Il valore dell'accisa sui carburanti cambia nel tempo, oscillando verso l'alto e poi diminuendo. Secondo l'ultima rilevazione del ministero della transizione ecologica, la combinazione dell'accisa e dell'Iva pesa per il 55,3% sul prezzo finale della benzina. Secondo un report dell'Unione energie per la mobilità (Unem), sono proprio le accise e l'Iva a rendere la benzina così costosa. In Italia, il suo prezzo è di 3,9 centesimi più alto rispetto alla media europea, ma senza le tasse costerebbe sei centesimi in meno rispetto al resto d'Europa. Lo Stato può intervenire? E se sì, come?
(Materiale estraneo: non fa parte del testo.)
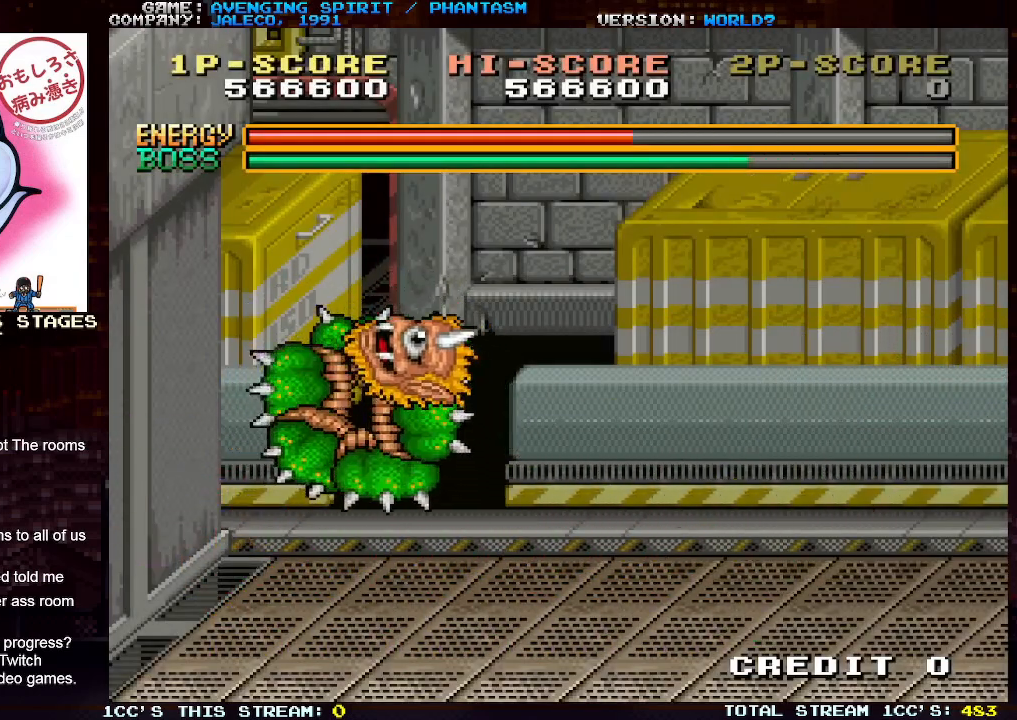
{"buttons": ["SQUARE", "TRIANGLE"], "left_stick": "center", "events": [[300, "left_stick", "left"], [367, "left_stick", "center"], [383, "TRIANGLE", "down"], [483, "SQUARE", "down"]]}
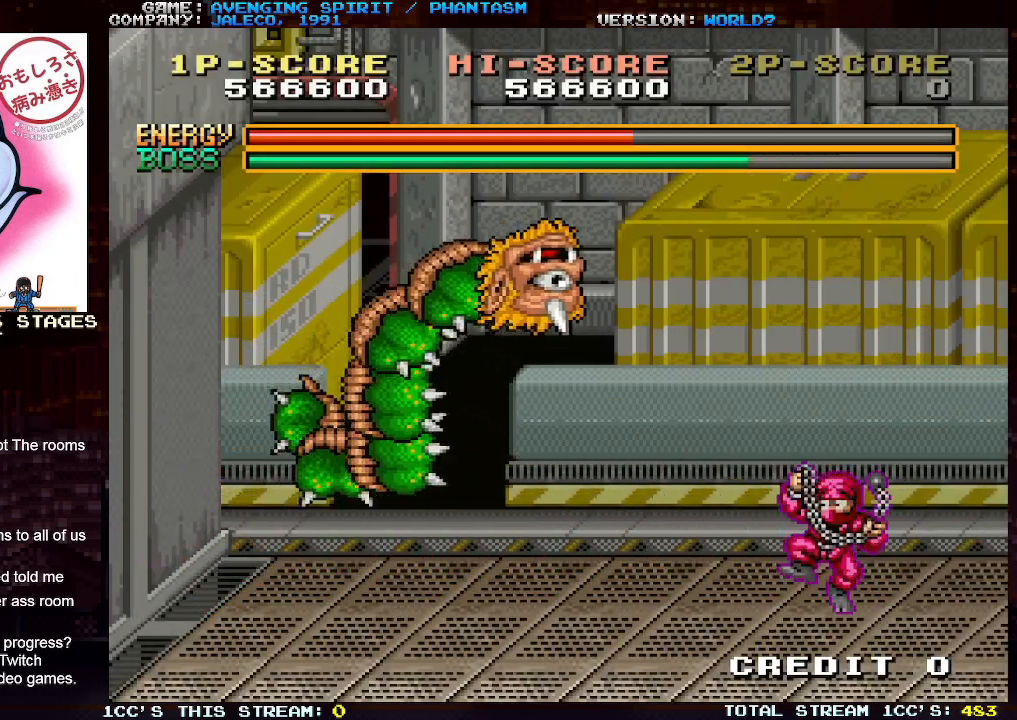
{"buttons": ["SQUARE"], "left_stick": "center", "events": [[350, "SQUARE", "up"], [417, "TRIANGLE", "up"], [433, "SQUARE", "down"]]}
Ritoccare le accise al ribasso potrebbe ridimensionare l'impatto dei rincari alla pompa, ma avrebbe anche un effetto immediato sulle finanze statali. Per quanto riguarda la tassazione complessiva (accise più Iva), nel 2020 le entrate fiscali derivanti dai prodotti petroliferi si stimano pari a circa 31,8 miliardi di euro. L'anno prima, il gettito era stato persino di 7,6 miliardi più alto. Difficile, se non impossibile, trovare alternative a un gettito così rilevante e sicuro nel tempo. Nelle ultime settimane il governo ha lavorato per limare i rincari energetici, e alcune novità positive potrebbero arrivare dalla legge di conversione del cosiddetto decreto bollette, anche se non risolutive. Servirebbero risorse aggiuntive, ad esempio per sterilizzare l'Iva sui carburanti, ma forse sarebbe solo un palliativo rispetto all'impennata considerevole dei prezzi.